- _作業指示_
A. タンパク質チロシンホスファターゼについての抜粋のうち、「チロシンホスファターゼは、酵」で始まり「に注目して研究を進めている。」に至るまでの部分を、一字も変えずに再掲してください。
B. タンパク質チロシンホスファターゼについての抜粋を、最後に示された文の次から書き継いでください。

- _抜粋_
タンパク質チロシンホスファターゼ

 タンパク質のチロシン残基のリン 酸化はタンパク質チロシンリン酸化酵素(チロシンキナーゼ)とタンパク質チロシン脱リン酸化酵素(チロシンホスファターゼ)によって制御されている。タンパク質のチロシン残基のリン酸化は様々な細胞内シグナル伝達において重要な働きをしていることが報告されているが、そのシグナル伝達機構の解明には、チロシンキナーゼと同様にチロシンホスファターゼの研究は欠かせない。
 当研究室ではアレルギー反応に関わる細胞であるマスト細胞の活性化シグナルや繊維芽細胞における細胞接着や細胞移動の制御に関わるシグナル伝達において、チロシンホスファターゼがどのような役割を担っているか検討している。

 

チロシンホスファターゼは、酵素活性(PTP)ドメインと多様な構造を示す非酵素領域からなる多種の分子が知られており、スーパーファミリーを形成している。当研究室では、その中から細胞質型チロシンホスファターゼであるPTP-PEST (PTPN12)と受容体型チロシンホスファターゼであるPTP-ε(PTPRE)に注目して研究を進めている。


PICOT/Grx3

T細胞において、Protein kinase C-θと特異的に結合する分子として単離されたPICOT (PKC-interacting cousin of thioredoxin)は1個のthioredoxin-likeドメインと2個のglutaredoxinドメインを持っている。現在ではPICOTはmonothiol glutaredoxinとして働いていると考えられている。私たちはマスト細胞においてPICOTはFcεRI架橋による脱顆粒を正に制御していることなどを報告している。現在、マスト細胞におけるPICOTの詳細な機能解析を行っている。

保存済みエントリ
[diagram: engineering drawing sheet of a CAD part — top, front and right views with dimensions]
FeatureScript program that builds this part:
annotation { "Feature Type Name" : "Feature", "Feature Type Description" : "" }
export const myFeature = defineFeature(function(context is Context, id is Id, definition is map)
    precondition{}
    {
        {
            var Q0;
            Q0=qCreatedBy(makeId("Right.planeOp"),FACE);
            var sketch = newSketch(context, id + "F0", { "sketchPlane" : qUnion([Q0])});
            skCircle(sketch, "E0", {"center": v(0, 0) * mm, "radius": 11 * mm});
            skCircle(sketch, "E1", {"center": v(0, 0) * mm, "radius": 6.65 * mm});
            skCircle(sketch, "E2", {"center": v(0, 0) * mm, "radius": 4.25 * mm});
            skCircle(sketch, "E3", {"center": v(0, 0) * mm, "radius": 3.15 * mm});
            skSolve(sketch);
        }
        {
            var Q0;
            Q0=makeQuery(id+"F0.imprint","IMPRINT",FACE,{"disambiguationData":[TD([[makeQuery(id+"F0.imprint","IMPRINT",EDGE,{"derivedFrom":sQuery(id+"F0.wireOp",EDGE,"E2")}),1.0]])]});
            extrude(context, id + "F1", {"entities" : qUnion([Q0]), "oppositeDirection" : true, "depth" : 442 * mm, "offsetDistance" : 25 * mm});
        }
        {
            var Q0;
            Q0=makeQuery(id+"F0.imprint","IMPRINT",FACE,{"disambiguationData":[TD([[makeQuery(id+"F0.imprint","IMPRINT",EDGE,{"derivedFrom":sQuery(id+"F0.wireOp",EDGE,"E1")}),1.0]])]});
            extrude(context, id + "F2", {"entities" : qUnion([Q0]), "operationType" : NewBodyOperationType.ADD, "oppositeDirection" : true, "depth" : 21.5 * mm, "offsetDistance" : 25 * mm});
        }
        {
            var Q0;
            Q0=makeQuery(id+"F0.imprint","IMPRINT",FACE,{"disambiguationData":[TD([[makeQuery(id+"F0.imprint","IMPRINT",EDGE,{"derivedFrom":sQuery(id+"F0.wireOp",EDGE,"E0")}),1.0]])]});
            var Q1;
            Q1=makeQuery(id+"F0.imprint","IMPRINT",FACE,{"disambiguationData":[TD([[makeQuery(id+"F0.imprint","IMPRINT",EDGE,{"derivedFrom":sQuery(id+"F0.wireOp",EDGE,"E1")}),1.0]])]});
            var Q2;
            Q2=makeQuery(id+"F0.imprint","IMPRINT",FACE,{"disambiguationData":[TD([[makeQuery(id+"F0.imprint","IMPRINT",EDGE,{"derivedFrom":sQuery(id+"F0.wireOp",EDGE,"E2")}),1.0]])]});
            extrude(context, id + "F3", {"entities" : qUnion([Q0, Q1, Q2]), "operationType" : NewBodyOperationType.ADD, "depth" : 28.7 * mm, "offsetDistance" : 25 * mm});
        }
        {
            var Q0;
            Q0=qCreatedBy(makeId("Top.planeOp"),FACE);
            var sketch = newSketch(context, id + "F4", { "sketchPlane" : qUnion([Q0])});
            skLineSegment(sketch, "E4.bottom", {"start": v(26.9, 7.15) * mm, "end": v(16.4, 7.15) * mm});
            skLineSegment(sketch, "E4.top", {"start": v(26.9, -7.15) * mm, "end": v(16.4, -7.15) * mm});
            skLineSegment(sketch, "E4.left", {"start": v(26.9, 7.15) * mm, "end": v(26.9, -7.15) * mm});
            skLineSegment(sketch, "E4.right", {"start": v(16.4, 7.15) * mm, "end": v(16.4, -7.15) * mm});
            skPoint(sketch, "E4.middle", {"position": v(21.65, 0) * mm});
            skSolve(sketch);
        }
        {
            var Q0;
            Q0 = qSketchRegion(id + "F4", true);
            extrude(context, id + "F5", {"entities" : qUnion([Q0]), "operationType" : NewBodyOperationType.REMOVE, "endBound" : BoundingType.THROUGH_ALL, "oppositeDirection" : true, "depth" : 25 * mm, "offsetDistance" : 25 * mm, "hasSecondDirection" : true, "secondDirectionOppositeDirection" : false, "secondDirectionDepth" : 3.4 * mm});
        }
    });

- _解答_
A.
チロシンホスファターゼは、酵素活性(PTP)ドメインと多様な構造を示す非酵素領域からなる多種の分子が知られており、スーパーファミリーを形成している。当研究室では、その中から細胞質型チロシンホスファターゼであるPTP-PEST (PTPN12)と受容体型チロシンホスファターゼであるPTP-ε(PTPRE)に注目して研究を進めている。

B.
 PICOT/Grx3


最近の研究

PTP-PESTはラットのマスト細胞株RBL-2H3細胞のFcεRI架橋により誘導される脱顆粒を抑制する一方で、サイトカインTNFα、IL-4、IL-13の転写活性を亢進させることが分かった。これらの制御にはPTP-PESTの酵素活性を必要とする制御と酵素活性を必要としない制御があることも明らかにした。
Cell. Immunol. 2014, 287, 128-134
PTP-PESTの酵素活性はSer39のリン酸化によって抑制されるが、PTP-PESTの非酵素領域と相互作用するProtein phosphatase 1αがSer39のリン酸化を制御していることを明らかにした。